Das Beispiel oben zeigt aber eindrücklich, wie moderne Technik solche Betrügereien immer realistischer macht. Wählten die Täter früher noch Nummern aus dem Telefonbuch und hofften, mehr oder weniger zufällig auf Opfer zu stoßen, so ist dies im Zeitalter großer Daten-Leaks gar nicht mehr notwendig. Persönliche Daten wie Telefonnummern und Nutzernamen sind für Kriminelle oft praktisch frei zugänglich. Über die gleichen Leaks kann man sich seine Zielgruppe gewissermaßen aussuchen. Beispielsweise Frauen im Alter zwischen 40 und 60 Jahren, weil diese vermutlich Kinder haben, die schon etwas mobiler die Welt erkunden und eben nicht ständig zu Hause sind. Aber nicht nur dies ist heute möglich. Mit etwas Recherchearbeit, beispielsweise in Social Media, findet man ebenso Infos über Familienangehörige. Man erfährt so nicht nur die Namen der Sprösslinge, sondern auch deren Alter und oft genug Gewohnheiten. Sind diese bereits Teenager oder älter, finden sich auch Selbstportraits, TikToks und ähnliches. Und das leitet zum zweiten Punkt hin:
Deep Fakes
Über Deep Fakes lassen sich Stimmaufnahmen, Bilder und sogar Videos manipulieren. Ausreichend sind dazu kurze Beispiele, wie eben TikTok-Aufnahmen oder Fotos. Den Rest errechnet die KI. So kann eine Filmaufnahme mit etwas Technik neu vertont oder bebildert werden. Das Programm rechnet die Stimme und das Gesicht des „Opfers“ um und passt es in die Filmszene ein. Behandelt der Streifen die Geschichte eines Entführungsopfers, dann sehen die Details dazu entsprechend echt aus. Beim Erpresseranruf spricht dann eben nicht mehr nur kurz eine verzerrte Stimme, sondern es ist die Stimme des eigenen Kindes. Zudem können die Erpresser ihrer Forderung durch die Zusendung gefälschter Bilder und Videos Nachdruck verleihen.
Erreichbarkeit
Verbrecher sind opportunistisch und arbeiten mit dem geringstmöglichen Aufwand. Macht man es ihnen jedoch einfach, dann nutzen sie alle Vorteile: Erfahren sie zum Beispiel über Social Media von der Urlaubsreise des Kindes in ein fremdes Land, so ist das eine optimale Gelegenheit. Ist die Mobilnummer des Kindes bekannt, so können sie über „SIM Jacking“-Angriffe die Telefonnummer vorübergehend übernehmen. Das Handy des Kindes ist dann meist nicht mehr erreichbar – und teilweise rufen die Täter sogar von der Telefonnummer des vermeintlichen Opfers an.

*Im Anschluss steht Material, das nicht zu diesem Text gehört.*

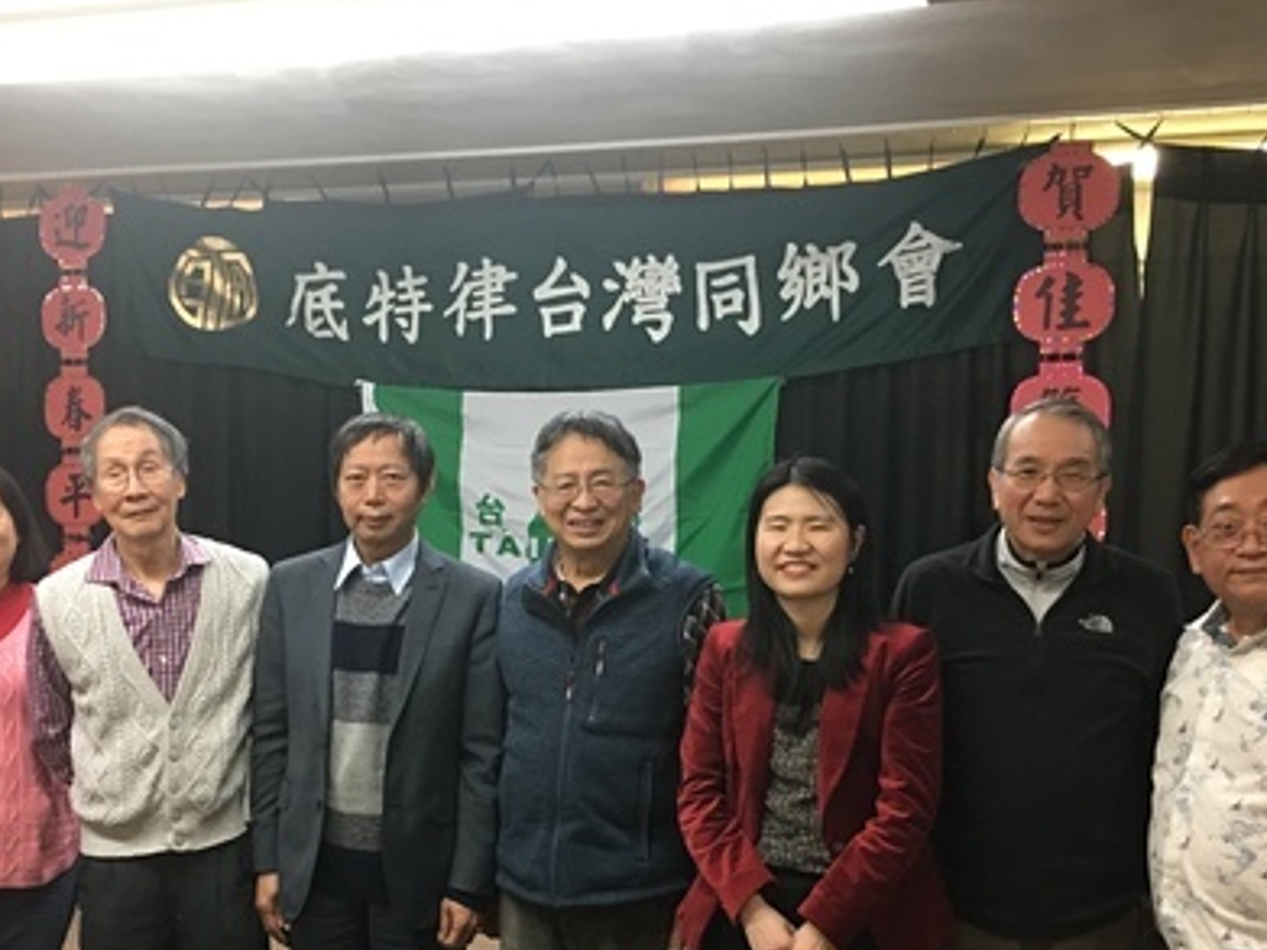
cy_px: 653
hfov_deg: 41.2
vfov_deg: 31.2
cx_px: 541
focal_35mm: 46
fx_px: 1683
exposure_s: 1/15
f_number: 2.2
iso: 80
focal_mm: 4.15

Es sind Fälle bekannt, in denen Täter wussten, wann junge Menschen nicht erreichbar sind oder dass sie gerade mit Motorrädern in bestimmten Städten tourten. Und es sind nicht unbedingt nur „Kinder“ die vermeintlichen Opfer, sondern allgemein Familienangehörige. Varianten sprechen auch von Kaution, die zu zahlen sei, oder es ist ein Hilferuf, dass man ohne Geld in einem fremden Land festsitzt. Die Geschichten der Täter variieren also je nach Opfer und Situation.
Schockanrufe
Kriminelle nutzen inzwischen auch mittels künstlicher Intelligenz manipulierte Ton-, Bild- und Videoaufnahmen für Schockanrufe. Dabei täuschen sie beispielsweise die Entführung von Familienangehörigen, eine Inhaftierung oder auch Unfälle vor. Sollten Sie einen Anruf mit einer überraschenden/schockierenden Nachricht erhalten, bleiben Sie unbedingt ruhig.
- Hinterfragen Sie, ob das Geschehen so möglich ist, und schalten Sie immer die Polizei ein, wenn es um Straftaten geht.

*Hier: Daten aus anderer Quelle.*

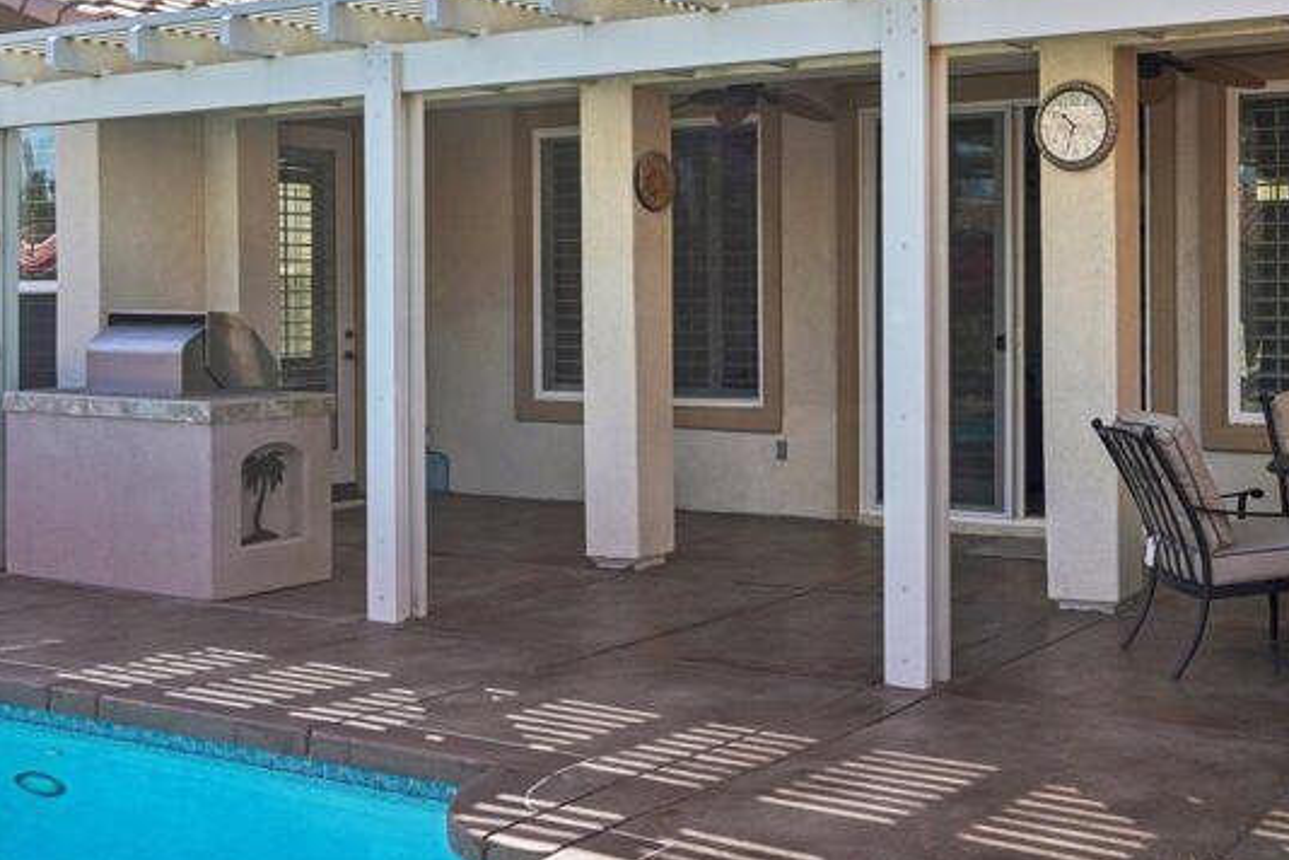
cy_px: 285
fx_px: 1647
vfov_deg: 29.0
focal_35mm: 46
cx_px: 847
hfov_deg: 42.2
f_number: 8
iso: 100
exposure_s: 1/160
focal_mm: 24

- Virtuelle Entführungen sind in Deutschland zum Glück kein Massenphänomen. Aber sie tauchen vereinzelt auf. Rechnen Sie damit, dass Ihnen Stimm- und Videomaterial präsentiert wird. Agieren Sie deshalb nicht kopflos.

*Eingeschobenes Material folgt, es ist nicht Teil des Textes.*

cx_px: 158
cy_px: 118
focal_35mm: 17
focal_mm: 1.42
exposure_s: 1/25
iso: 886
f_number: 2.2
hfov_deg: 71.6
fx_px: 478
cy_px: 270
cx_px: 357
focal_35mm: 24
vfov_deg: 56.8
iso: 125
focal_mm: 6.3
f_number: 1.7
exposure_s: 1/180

- Versuchen Sie die Betroffenen zu kontaktieren. Seien Sie jedoch nicht verwundert, wenn dies nicht klappt. Dafür kann es viele Gründe geben.
- Um sich vor solchen und anderen Betrügereien zu schützen, überlegen Sie sich zudem genau, was Sie über soziale Medien teilen. Die private Telefonnummer sollte definitiv nicht dazu gehören, und auch Infos über Familienangehörige können missbraucht werden.